__Work to complete__:
Please output exactly the part of the records below that opens with the line containing "immunohistochemistry (IHC) photomicrograph" and closes with the line containing "staining of benign", both lines included, and nothing else.
☆ ☆ ☆ ☆
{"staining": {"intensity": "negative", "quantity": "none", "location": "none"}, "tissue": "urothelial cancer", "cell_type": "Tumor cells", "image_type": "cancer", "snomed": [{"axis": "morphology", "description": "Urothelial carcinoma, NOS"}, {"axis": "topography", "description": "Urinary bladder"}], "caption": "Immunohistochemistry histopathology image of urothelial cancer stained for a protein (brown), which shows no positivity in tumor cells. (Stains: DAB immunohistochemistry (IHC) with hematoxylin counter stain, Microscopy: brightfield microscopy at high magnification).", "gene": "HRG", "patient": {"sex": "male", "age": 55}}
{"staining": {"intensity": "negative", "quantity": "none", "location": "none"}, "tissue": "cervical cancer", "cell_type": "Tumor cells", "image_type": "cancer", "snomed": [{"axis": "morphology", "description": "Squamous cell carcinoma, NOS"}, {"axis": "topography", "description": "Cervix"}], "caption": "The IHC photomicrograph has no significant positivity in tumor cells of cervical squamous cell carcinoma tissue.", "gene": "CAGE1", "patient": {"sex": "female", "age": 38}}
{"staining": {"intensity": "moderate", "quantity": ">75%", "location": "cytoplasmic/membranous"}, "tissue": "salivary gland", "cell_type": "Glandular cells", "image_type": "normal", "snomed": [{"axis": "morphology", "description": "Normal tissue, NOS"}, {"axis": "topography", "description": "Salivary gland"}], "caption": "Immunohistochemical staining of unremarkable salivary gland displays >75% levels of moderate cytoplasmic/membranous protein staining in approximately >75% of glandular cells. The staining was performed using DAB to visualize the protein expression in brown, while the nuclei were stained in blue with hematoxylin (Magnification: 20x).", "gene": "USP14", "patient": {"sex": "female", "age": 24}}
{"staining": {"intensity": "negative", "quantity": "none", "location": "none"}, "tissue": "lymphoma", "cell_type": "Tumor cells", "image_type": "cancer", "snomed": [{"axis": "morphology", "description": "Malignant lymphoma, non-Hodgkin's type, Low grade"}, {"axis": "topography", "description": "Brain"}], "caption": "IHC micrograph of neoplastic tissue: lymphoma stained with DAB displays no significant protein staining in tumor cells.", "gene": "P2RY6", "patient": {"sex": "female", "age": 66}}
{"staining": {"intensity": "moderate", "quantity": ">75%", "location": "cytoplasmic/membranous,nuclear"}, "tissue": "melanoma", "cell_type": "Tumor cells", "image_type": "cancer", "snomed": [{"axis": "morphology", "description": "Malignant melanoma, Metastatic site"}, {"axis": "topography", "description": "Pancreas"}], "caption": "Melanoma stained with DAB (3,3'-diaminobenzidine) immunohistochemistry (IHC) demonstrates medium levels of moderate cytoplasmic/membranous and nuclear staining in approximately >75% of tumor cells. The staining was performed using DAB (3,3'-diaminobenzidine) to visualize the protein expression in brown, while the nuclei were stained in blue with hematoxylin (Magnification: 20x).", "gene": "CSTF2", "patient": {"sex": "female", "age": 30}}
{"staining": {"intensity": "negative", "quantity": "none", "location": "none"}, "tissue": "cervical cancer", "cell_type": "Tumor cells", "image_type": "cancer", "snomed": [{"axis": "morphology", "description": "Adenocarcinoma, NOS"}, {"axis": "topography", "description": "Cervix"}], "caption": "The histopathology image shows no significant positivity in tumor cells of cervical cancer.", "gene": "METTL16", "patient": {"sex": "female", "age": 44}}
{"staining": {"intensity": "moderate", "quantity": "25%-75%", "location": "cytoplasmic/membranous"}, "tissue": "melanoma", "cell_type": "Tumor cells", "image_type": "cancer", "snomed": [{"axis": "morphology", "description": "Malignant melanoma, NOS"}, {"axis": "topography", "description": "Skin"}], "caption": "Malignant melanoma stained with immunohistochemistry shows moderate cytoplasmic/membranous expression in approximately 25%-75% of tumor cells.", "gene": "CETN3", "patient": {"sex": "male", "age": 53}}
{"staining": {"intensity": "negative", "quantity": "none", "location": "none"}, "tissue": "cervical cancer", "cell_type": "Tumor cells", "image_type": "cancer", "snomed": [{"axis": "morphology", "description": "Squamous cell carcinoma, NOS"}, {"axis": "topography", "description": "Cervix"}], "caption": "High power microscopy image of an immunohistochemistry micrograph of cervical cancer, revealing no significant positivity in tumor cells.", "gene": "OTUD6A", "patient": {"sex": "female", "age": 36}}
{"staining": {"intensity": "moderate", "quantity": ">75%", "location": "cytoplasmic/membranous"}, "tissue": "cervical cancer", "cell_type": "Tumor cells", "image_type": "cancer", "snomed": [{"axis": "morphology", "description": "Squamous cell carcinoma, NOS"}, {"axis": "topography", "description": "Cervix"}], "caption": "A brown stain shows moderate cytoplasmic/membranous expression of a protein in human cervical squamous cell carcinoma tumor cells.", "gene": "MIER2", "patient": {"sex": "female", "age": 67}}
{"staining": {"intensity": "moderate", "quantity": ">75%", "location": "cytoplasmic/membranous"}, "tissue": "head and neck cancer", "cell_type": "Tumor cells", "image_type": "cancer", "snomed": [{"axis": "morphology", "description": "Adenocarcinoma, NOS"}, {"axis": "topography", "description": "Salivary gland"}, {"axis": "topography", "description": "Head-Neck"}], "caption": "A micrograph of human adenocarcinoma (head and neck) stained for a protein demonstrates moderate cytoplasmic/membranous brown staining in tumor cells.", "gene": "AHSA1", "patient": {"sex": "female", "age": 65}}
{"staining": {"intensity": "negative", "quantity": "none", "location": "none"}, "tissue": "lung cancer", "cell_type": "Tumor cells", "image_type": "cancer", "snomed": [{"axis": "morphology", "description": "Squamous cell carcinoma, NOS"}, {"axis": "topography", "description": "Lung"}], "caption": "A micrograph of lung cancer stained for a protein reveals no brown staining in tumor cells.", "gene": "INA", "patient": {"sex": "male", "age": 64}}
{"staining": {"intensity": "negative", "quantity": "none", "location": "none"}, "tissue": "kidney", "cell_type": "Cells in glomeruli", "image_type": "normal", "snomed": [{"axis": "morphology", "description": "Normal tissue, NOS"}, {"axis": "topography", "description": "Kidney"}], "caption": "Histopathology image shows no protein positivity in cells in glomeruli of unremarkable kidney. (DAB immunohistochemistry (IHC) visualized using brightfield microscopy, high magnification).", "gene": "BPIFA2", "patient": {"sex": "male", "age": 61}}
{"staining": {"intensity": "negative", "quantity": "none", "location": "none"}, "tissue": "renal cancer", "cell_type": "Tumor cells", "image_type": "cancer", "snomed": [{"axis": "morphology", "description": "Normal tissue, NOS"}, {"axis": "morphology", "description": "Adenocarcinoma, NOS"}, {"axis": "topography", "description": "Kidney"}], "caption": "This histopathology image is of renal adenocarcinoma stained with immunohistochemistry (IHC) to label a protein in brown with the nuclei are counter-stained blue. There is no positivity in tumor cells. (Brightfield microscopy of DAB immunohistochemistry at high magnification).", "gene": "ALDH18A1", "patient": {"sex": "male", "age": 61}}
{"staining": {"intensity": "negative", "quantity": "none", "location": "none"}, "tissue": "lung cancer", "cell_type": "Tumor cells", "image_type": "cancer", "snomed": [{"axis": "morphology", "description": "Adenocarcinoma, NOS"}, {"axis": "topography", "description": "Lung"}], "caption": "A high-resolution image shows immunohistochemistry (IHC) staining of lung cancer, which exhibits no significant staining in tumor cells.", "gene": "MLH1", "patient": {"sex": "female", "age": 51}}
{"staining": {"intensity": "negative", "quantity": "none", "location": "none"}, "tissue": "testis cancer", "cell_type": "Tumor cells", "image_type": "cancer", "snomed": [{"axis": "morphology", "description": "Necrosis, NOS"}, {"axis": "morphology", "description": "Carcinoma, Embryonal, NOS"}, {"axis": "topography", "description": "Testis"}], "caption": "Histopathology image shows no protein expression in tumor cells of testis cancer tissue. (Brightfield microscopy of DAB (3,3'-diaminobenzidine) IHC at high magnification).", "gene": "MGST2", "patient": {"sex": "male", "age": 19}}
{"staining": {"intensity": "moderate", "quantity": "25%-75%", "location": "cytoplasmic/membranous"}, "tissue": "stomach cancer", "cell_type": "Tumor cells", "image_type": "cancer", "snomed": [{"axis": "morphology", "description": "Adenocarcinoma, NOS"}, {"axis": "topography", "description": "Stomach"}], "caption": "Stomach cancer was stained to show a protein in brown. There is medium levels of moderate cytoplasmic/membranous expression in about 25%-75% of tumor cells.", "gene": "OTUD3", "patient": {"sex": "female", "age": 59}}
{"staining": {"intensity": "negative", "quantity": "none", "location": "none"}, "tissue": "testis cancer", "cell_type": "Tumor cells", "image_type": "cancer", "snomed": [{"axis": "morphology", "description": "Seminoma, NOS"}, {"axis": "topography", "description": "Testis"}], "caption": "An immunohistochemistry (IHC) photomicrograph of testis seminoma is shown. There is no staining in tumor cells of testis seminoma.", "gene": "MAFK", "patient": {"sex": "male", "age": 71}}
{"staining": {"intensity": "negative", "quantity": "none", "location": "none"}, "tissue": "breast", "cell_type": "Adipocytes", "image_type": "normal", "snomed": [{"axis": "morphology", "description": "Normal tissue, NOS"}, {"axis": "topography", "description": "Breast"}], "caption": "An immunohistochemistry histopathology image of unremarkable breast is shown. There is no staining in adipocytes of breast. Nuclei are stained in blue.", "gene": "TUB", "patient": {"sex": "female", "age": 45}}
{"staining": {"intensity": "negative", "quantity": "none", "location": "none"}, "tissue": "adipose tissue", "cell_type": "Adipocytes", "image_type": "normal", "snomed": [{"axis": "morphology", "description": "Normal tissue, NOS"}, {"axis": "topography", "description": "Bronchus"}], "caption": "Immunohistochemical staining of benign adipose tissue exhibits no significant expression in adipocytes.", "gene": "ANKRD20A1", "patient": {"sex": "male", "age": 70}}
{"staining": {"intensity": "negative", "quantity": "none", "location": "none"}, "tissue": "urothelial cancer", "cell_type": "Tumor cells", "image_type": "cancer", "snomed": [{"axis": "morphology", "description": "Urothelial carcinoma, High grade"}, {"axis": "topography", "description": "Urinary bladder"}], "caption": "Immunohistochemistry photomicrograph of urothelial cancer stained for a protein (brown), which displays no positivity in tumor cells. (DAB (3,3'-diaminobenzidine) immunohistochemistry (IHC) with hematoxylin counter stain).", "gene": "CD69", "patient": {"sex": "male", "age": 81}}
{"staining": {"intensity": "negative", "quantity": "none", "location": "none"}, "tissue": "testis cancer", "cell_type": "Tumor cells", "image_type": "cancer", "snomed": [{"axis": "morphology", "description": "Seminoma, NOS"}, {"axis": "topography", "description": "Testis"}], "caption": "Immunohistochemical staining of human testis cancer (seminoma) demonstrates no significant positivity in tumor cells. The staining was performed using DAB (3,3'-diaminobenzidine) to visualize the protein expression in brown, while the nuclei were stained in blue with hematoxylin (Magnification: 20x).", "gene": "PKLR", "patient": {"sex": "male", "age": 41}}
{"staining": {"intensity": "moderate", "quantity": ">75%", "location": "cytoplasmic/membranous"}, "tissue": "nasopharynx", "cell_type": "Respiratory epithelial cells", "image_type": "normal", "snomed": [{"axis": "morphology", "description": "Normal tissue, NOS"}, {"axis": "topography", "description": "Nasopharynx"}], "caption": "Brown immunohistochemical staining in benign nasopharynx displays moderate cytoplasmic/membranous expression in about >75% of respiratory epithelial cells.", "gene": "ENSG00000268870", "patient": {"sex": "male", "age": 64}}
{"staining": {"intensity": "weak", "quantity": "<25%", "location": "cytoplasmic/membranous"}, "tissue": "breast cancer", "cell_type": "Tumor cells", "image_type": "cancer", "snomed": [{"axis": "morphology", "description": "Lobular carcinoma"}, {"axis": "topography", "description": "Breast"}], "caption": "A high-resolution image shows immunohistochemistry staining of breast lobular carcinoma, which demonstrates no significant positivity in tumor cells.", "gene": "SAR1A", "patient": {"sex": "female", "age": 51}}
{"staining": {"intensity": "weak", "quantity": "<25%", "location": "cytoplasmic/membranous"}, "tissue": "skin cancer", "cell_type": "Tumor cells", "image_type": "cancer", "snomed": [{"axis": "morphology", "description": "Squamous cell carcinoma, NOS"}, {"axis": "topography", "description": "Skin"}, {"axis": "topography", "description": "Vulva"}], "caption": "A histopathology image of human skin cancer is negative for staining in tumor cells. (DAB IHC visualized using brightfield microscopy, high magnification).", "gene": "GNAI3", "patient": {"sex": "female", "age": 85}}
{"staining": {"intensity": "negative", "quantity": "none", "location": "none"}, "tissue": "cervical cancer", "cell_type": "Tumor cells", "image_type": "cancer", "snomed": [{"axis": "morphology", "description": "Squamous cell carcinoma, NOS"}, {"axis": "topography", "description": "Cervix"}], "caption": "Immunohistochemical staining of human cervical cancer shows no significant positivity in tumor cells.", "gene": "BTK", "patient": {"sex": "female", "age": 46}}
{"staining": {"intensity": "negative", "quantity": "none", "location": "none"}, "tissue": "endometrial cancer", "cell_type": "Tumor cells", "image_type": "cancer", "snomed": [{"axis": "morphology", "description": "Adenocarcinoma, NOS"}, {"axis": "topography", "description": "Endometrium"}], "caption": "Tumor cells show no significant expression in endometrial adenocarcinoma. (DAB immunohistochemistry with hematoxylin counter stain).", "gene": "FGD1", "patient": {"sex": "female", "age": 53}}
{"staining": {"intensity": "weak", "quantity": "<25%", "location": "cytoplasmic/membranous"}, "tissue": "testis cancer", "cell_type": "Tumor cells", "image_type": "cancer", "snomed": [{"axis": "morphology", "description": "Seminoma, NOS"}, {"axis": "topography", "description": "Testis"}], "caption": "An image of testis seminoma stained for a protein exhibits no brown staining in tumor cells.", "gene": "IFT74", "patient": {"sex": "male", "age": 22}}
☆ ☆ ☆ ☆
__Answer to this task__:
{"staining": {"intensity": "negative", "quantity": "none", "location": "none"}, "tissue": "testis cancer", "cell_type": "Tumor cells", "image_type": "cancer", "snomed": [{"axis": "morphology", "description": "Seminoma, NOS"}, {"axis": "topography", "description": "Testis"}], "caption": "An immunohistochemistry (IHC) photomicrograph of testis seminoma is shown. There is no staining in tumor cells of testis seminoma.", "gene": "MAFK", "patient": {"sex": "male", "age": 71}}
{"staining": {"intensity": "negative", "quantity": "none", "location": "none"}, "tissue": "breast", "cell_type": "Adipocytes", "image_type": "normal", "snomed": [{"axis": "morphology", "description": "Normal tissue, NOS"}, {"axis": "topography", "description": "Breast"}], "caption": "An immunohistochemistry histopathology image of unremarkable breast is shown. There is no staining in adipocytes of breast. Nuclei are stained in blue.", "gene": "TUB", "patient": {"sex": "female", "age": 45}}
{"staining": {"intensity": "negative", "quantity": "none", "location": "none"}, "tissue": "adipose tissue", "cell_type": "Adipocytes", "image_type": "normal", "snomed": [{"axis": "morphology", "description": "Normal tissue, NOS"}, {"axis": "topography", "description": "Bronchus"}], "caption": "Immunohistochemical staining of benign adipose tissue exhibits no significant expression in adipocytes.", "gene": "ANKRD20A1", "patient": {"sex": "male", "age": 70}}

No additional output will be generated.